* begin Listed entries *

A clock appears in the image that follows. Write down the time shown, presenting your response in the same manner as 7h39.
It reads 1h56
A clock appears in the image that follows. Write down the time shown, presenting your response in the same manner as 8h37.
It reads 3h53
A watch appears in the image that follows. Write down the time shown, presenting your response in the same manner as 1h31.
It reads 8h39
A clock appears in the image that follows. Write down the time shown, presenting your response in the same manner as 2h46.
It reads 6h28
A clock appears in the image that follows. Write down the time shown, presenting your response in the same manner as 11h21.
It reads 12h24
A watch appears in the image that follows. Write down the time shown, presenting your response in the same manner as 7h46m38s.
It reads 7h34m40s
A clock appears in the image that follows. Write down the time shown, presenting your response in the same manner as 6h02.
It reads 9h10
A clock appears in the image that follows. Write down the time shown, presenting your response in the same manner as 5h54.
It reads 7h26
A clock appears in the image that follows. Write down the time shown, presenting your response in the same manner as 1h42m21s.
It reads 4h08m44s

* end Listed entries *

◆ **Description of the task**:
Rewrite the material from the line containing "manner as 8h37." through the end of the material, both ends included, with "It reads" replaced by "It shows" and nothing else changed.

◆ **Finished exercise**:
A clock appears in the image that follows. Write down the time shown, presenting your response in the same manner as 8h37.
It shows 3h53
A watch appears in the image that follows. Write down the time shown, presenting your response in the same manner as 1h31.
It shows 8h39
A clock appears in the image that follows. Write down the time shown, presenting your response in the same manner as 2h46.
It shows 6h28
A clock appears in the image that follows. Write down the time shown, presenting your response in the same manner as 11h21.
It shows 12h24
A watch appears in the image that follows. Write down the time shown, presenting your response in the same manner as 7h46m38s.
It shows 7h34m40s
A clock appears in the image that follows. Write down the time shown, presenting your response in the same manner as 6h02.
It shows 9h10
A clock appears in the image that follows. Write down the time shown, presenting your response in the same manner as 5h54.
It shows 7h26
A clock appears in the image that follows. Write down the time shown, presenting your response in the same manner as 1h42m21s.
It shows 4h08m44s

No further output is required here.